Investire altri di una missione che è solo tua - e che non gli appartiene - è il primo errore da non fare: fatto, allora come oggi. Il secondo è non capire che una bandiera non fa uno Stato, almeno non sempre, non lì, in un luogo più remoto di quel che sembra, in cui un capo-villaggio può pesare più di un ministro e una milizia locale più dell’intero esercito. I racconti di Hopkirk parlano di un Ottocento che, quando si entra nei dettagli, sembra il Cinquecento, se non preistoria, dove strategie e armi moderne - teoricamente invincibili - si scontrano con una forza superiore, non divinità, ma volontà condivisa di gruppi di persone troppo potenti e troppo legati tra loro per soccombere.

A nulla servirono accordi, ricchezze e promesse dei colonialisti, perché chi era obbligato a cambiare, si trovò - suo malgrado - l'invasore in casa, chi era propenso a farlo non trovò mai un sufficiente senso di protezione. Quando i soldati della regina Vittoria arrivarono a Kabul crearono un governo, ma non un consenso. Finì male, per loro, e per chi ci ha riprovato nei duecento anni a seguire.

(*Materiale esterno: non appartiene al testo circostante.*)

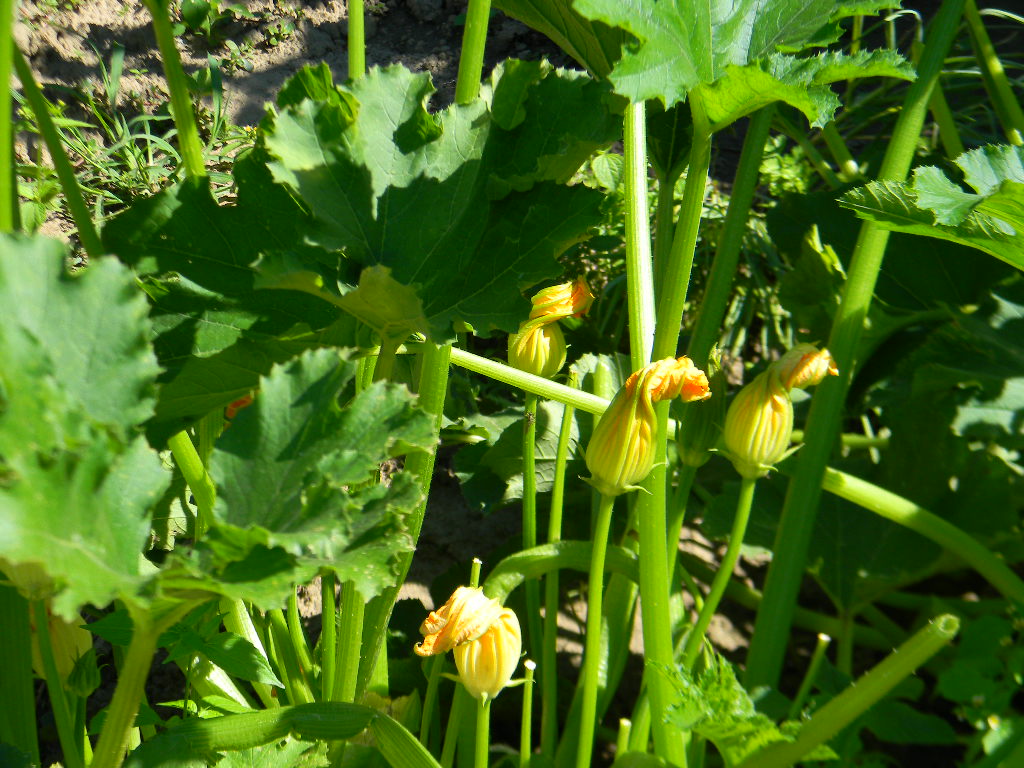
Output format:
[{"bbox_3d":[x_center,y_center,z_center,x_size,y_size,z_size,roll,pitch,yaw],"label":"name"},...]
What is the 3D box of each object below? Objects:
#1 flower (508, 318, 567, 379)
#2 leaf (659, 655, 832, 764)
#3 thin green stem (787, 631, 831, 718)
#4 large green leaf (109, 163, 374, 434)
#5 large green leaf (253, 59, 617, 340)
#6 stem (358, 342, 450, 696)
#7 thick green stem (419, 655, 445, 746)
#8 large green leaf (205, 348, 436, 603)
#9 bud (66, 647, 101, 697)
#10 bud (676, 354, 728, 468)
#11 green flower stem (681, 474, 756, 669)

Anche nel 2001 gli americani sono arrivati, hanno cacciato i talebani altrove, lontano dalla capitale, ma non dal potere, che in Afghanistan è ovunque, non solo al centro. Hanno armato, male, un esercito afghano che non credeva in se stesso e ancor meno negli americani. Erano tanti, ma fragili, perché combattevano una guerra che non era la loro. Si sono squagliati davanti a un nemico che però gli somiglia. Non è un caso che in molte città i talebani non abbiano dovuto nemmeno sparare un colpo, trovando accordi con capi locali che con lo straniero in casa nulla possono, ma che in realtà tutto possono. E tutti e tutto conoscono. All’esercito afghano mancavano le motivazioni, le ambizioni, le munizioni. All’esercito americano mancava uno che avesse capito le regole, pressoché immutabili, del “Grande Gioco”.